Une imprudence nouvelle d’O’Meara qui, pour adresser ses lettres, avait donné à un de ses amis de Londres, son principal commissionnaire, le nom de Stokoë, acheva de provoquer la méfiance d’Hudson Lowe, de sorte que, s’il ne renvoya pas Stokoë, il le tint pour radicalement suspect. Ce qui le confirma dans cette opinion, ce furent les négociations engagées entre Montholon, Bertrand et Stokoë en vue que celui-ci restât à Longwood comme médecin de l’Empereur. Stokoë acceptait, pourvu qu’il reçût le plein agrément de l’amiral et du gouverneur.
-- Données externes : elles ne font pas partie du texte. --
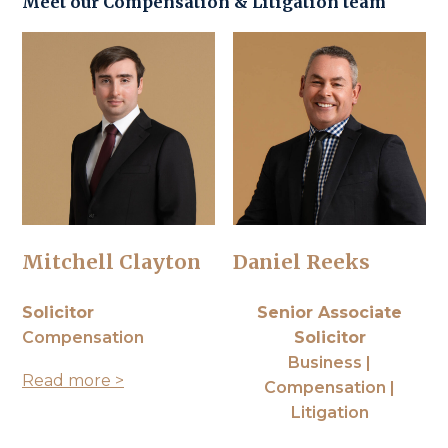
Meet our
Compensation
&
Litigation
team
Mitchell Clayton
Daniel Reeks
Solicitor
Senior Associate
Compensation
Solicitor
Business |
Read more >
Compensation |
Litigation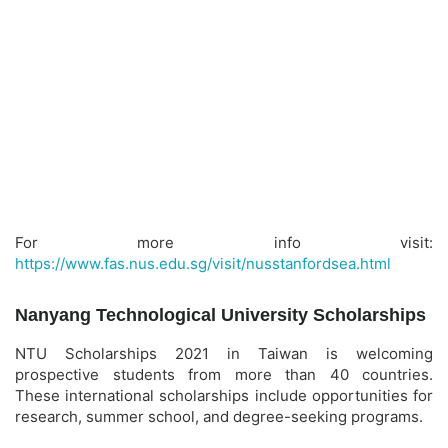
For more info visit:
https://www.fas.nus.edu.sg/visit/nusstanfordsea.html
Nanyang Technological University Scholarships
NTU Scholarships 2021 in Taiwan is welcoming
prospective students from more than 40 countries.
These international scholarships include opportunities for
research, summer school, and degree-seeking programs.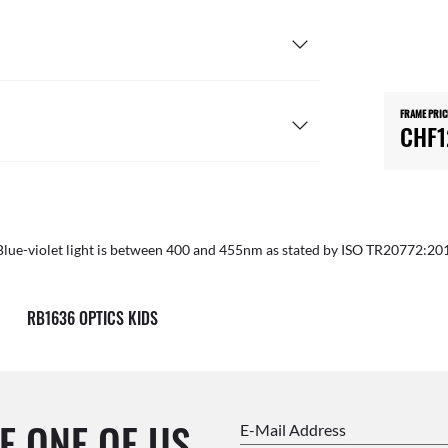
FRAME PRIC
CHF1
Blue-violet light is between 400 and 455nm as stated by ISO TR20772:20
RB1636 OPTICS KIDS
E ONE OF US.
E-Mail Address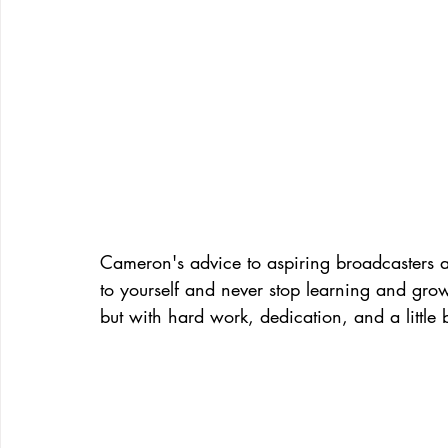
Cameron's advice to aspiring broadcasters an
to yourself and never stop learning and gro
but with hard work, dedication, and a little b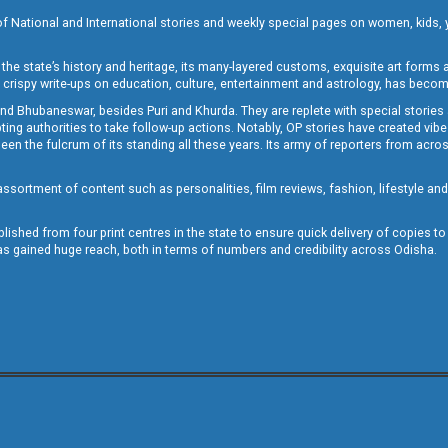
of National and International stories and weekly special pages on women, kids, y
the state’s history and heritage, its many-layered customs, exquisite art forms an
crispy write-ups on education, culture, entertainment and astrology, has becom
and Bhubaneswar, besides Puri and Khurda. They are replete with special stories
g authorities to take follow-up actions. Notably, OP stories have created vibes 
 the fulcrum of its standing all these years. Its army of reporters from across
sortment of content such as personalities, film reviews, fashion, lifestyle an
blished from four print centres in the state to ensure quick delivery of copies t
has gained huge reach, both in terms of numbers and credibility across Odisha.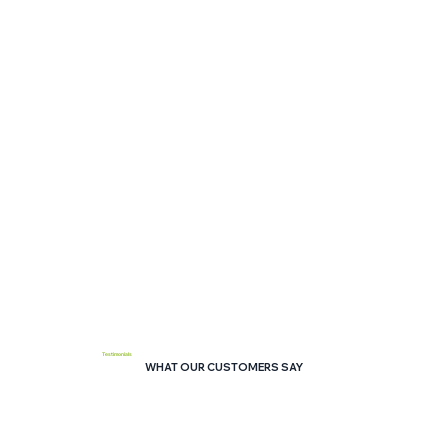
Testimonials
WHAT OUR CUSTOMERS SAY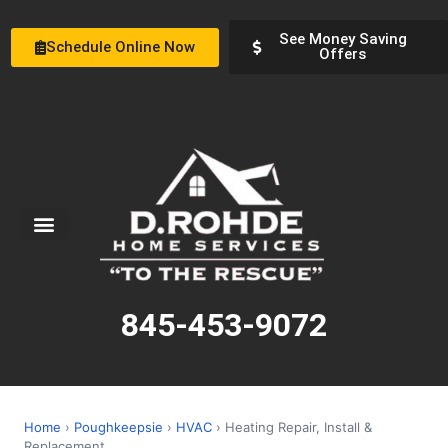
See Money Saving
Schedule Online Now
Offers
Service Areas
Special Offers
About Us
845-453-9072
Home
›
Poughkeepsie
›
HVAC
› Heating Repair, Install &
Replacement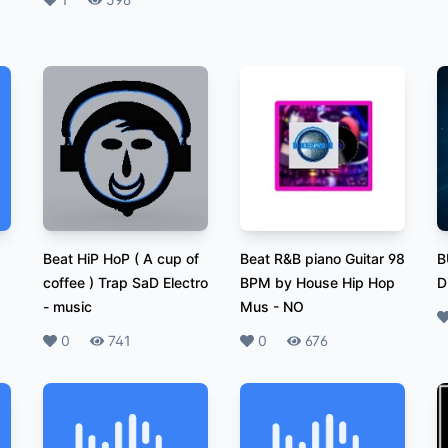
Likes
Plays
Beat HiP HoP ( A cup of
Beat R&B piano Guitar 98
B
coffee ) Trap SaD Electro
BPM by House Hip Hop
D
-
music
Mus
-
NO
L
Likes
0
Plays
741
Likes
0
Plays
676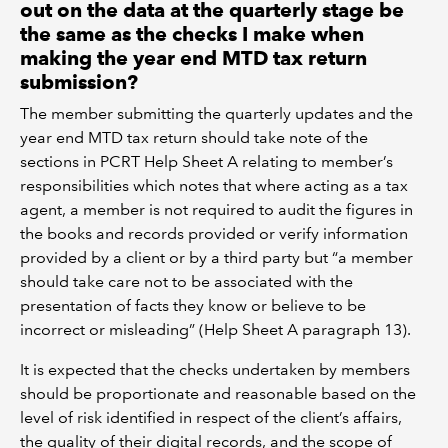
out on the data at the quarterly stage be
the same as the checks I make when
making the year end MTD tax return
submission?
The member submitting the quarterly updates and the
year end MTD tax return should take note of the
sections in PCRT Help Sheet A relating to member’s
responsibilities which notes that where acting as a tax
agent, a member is not required to audit the figures in
the books and records provided or verify information
provided by a client or by a third party but “a member
should take care not to be associated with the
presentation of facts they know or believe to be
incorrect or misleading” (Help Sheet A paragraph 13).
It is expected that the checks undertaken by members
should be proportionate and reasonable based on the
level of risk identified in respect of the client’s affairs,
the quality of their digital records, and the scope of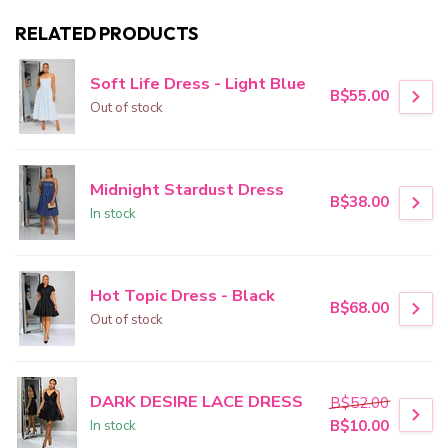
RELATED PRODUCTS
Soft Life Dress - Light Blue
B$55.00
Out of stock
Midnight Stardust Dress
B$38.00
In stock
Hot Topic Dress - Black
B$68.00
Out of stock
DARK DESIRE LACE DRESS
B$52.00
In stock
B$10.00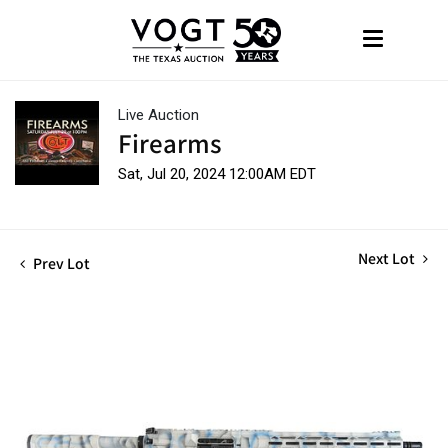
Live Auction
Firearms
Sat, Jul 20, 2024 12:00AM EDT
Next Lot
Prev Lot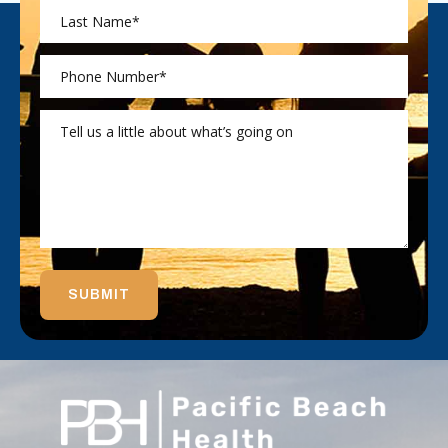
SUBMIT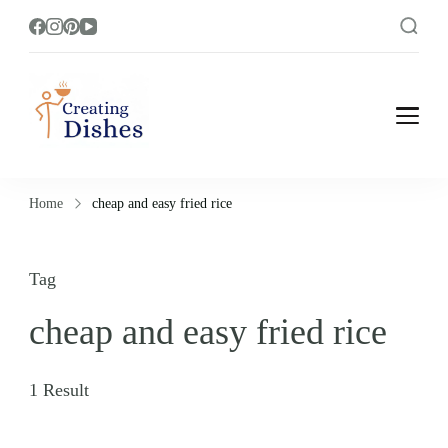
Creating Dishes
Cooking, Recipe and Food Blog site.
Home
cheap and easy fried rice
Tag
cheap and easy fried rice
1 Result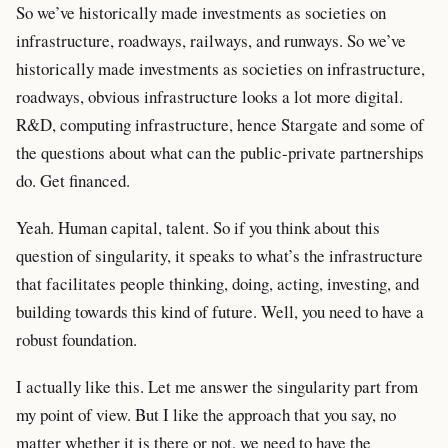
So we’ve historically made investments as societies on
infrastructure, roadways, railways, and runways. So we’ve
historically made investments as societies on infrastructure,
roadways, obvious infrastructure looks a lot more digital.
R&D, computing infrastructure, hence Stargate and some of
the questions about what can the public-private partnerships
do. Get financed.
Yeah. Human capital, talent. So if you think about this
question of singularity, it speaks to what’s the infrastructure
that facilitates people thinking, doing, acting, investing, and
building towards this kind of future. Well, you need to have a
robust foundation.
I actually like this. Let me answer the singularity part from
my point of view. But I like the approach that you say, no
matter whether it is there or not, we need to have the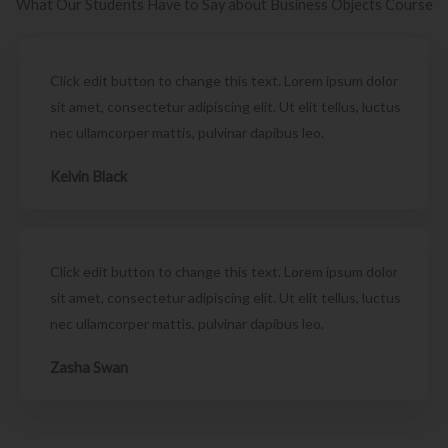
What Our Students Have to Say about Business Objects Course
Click edit button to change this text. Lorem ipsum dolor
sit amet, consectetur adipiscing elit. Ut elit tellus, luctus
nec ullamcorper mattis, pulvinar dapibus leo.
Kelvin Black
Click edit button to change this text. Lorem ipsum dolor
sit amet, consectetur adipiscing elit. Ut elit tellus, luctus
nec ullamcorper mattis, pulvinar dapibus leo.
Zasha Swan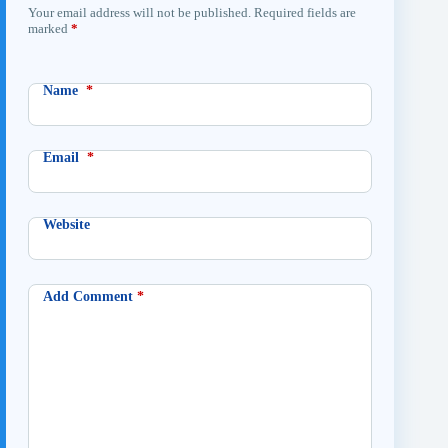
Your email address will not be published.
Required fields are
marked
*
Name
*
Email
*
Website
Add Comment
*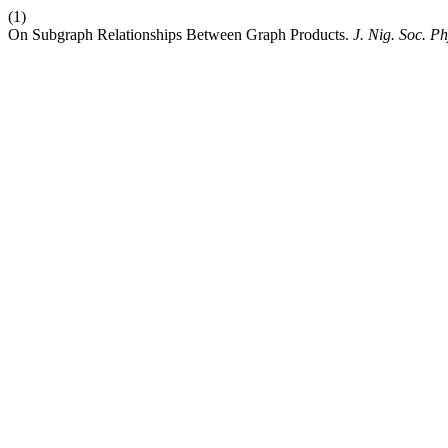
(1)
On Subgraph Relationships Between Graph Products.
J. Nig. Soc. Ph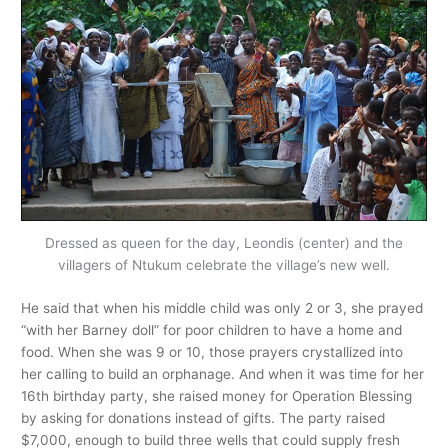
Dressed as queen for the day, Leondis (center) and the
villagers of Ntukum celebrate the village’s new well.
He said that when his middle child was only 2 or 3, she prayed
“with her Barney doll” for poor children to have a home and
food. When she was 9 or 10, those prayers crystallized into
her calling to build an orphanage. And when it was time for her
16th birthday party, she raised money for Operation Blessing
by asking for donations instead of gifts. The party raised
$7,000, enough to build three wells that could supply fresh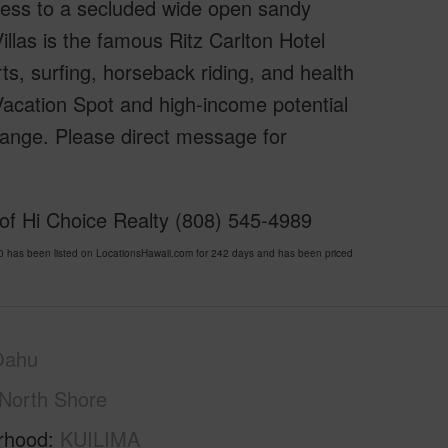
cess to a secluded wide open sandy
illas is the famous Ritz Carlton Hotel
urts, surfing, horseback riding, and health
Vacation Spot and high-income potential
change. Please direct message for
 of Hi Choice Realty (808) 545-4989
has been listed on LocationsHawaii.com for 242 days and has been priced
Oahu
North Shore
rhood
KUILIMA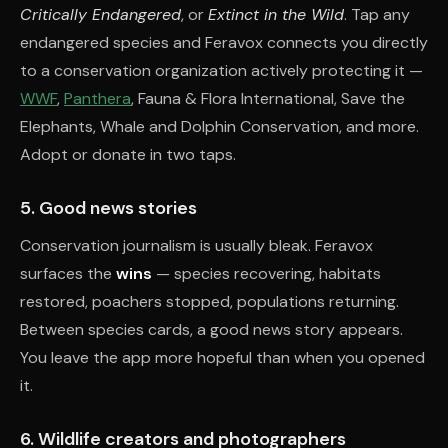
Critically Endangered
, or
Extinct in the Wild
. Tap any
endangered species and Feravox connects you directly
to a conservation organization actively protecting it —
WWF
,
Panthera
, Fauna & Flora International, Save the
Elephants, Whale and Dolphin Conservation, and more.
Adopt or donate in two taps.
5. Good news stories
Conservation journalism is usually bleak. Feravox
surfaces the
wins
— species recovering, habitats
restored, poachers stopped, populations returning.
Between species cards, a good news story appears.
You leave the app more hopeful than when you opened
it.
6. Wildlife creators and photographers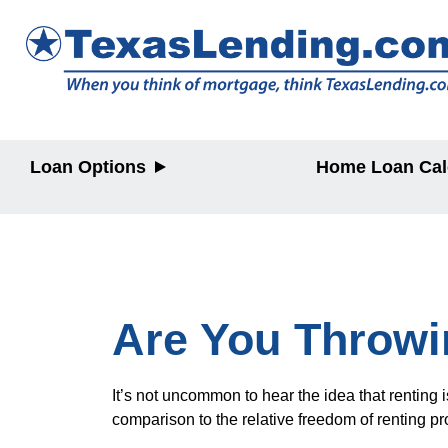
Loan Options
Home Loan Cal
Purchase
Purchase
Refinance
Refinance
Home Equity
Home Equit
HELOC/2nd
Lien
Are You Throw
It’s not uncommon to hear the idea that renting
comparison to the relative freedom of renting p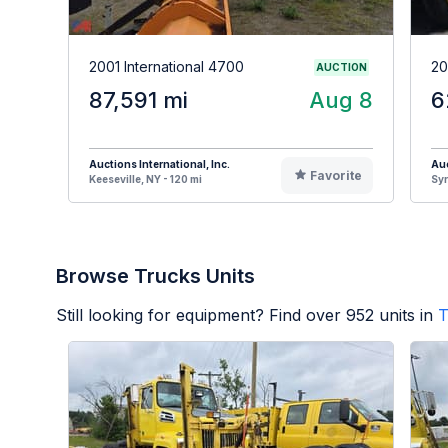
2001 International 4700
20
AUCTION
87,591 mi
Aug 8
6
Auctions International, Inc.
Auc
Favorite
Keeseville, NY - 120 mi
Syr
Browse Trucks Units
Still looking for equipment? Find over
952
units in
T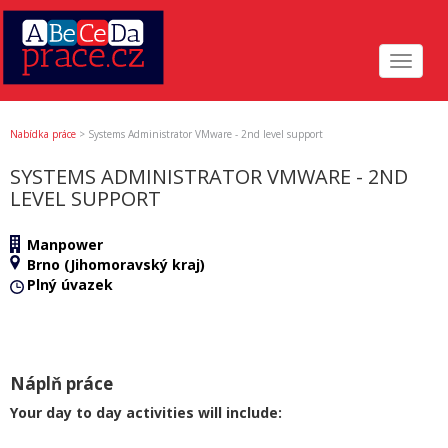
Toggle
navigat
Nabídka práce
>
Systems Administrator VMware - 2nd level support
SYSTEMS ADMINISTRATOR VMWARE - 2ND
LEVEL SUPPORT
Manpower
Brno (Jihomoravský kraj)
Plný úvazek
Náplň práce
Your day to day activities will include: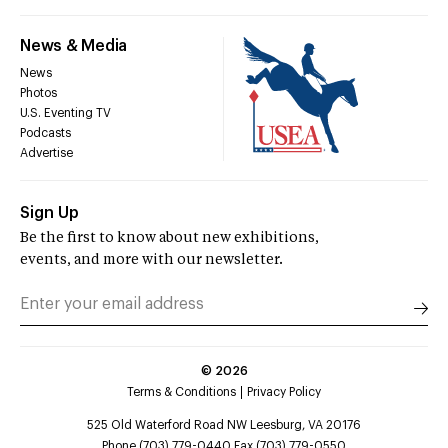
News & Media
News
Photos
U.S. Eventing TV
Podcasts
Advertise
Sign Up
Be the first to know about new exhibitions,
events, and more with our newsletter.
©
2026
Terms & Conditions
Privacy Policy
525 Old Waterford Road NW Leesburg, VA 20176
Phone (703) 779-0440 Fax (703) 779-0550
Mais quand, à dix heures du soir, au milieu des ténèbres, par une pluie des tropiques, Montholon vint à Plantation House, demander sa décision au gouverneur ; lorsqu’il allégua la maladie de l’Empereur et les complications à redouter, Lowe répondit qu’il n’y avait pas urgence, et qu’il y penserait lorsqu’il ferait jour. A minuit, Bertrand insista et réclama Stokoë. Même réponse. Lowe ne donna cours à la lettre que le 18 à midi. Stokoë, obéissant à sa conscience de médecin, était près de l’Empereur depuis six heures du matin. Les soupçons de Lowe en furent redoublés.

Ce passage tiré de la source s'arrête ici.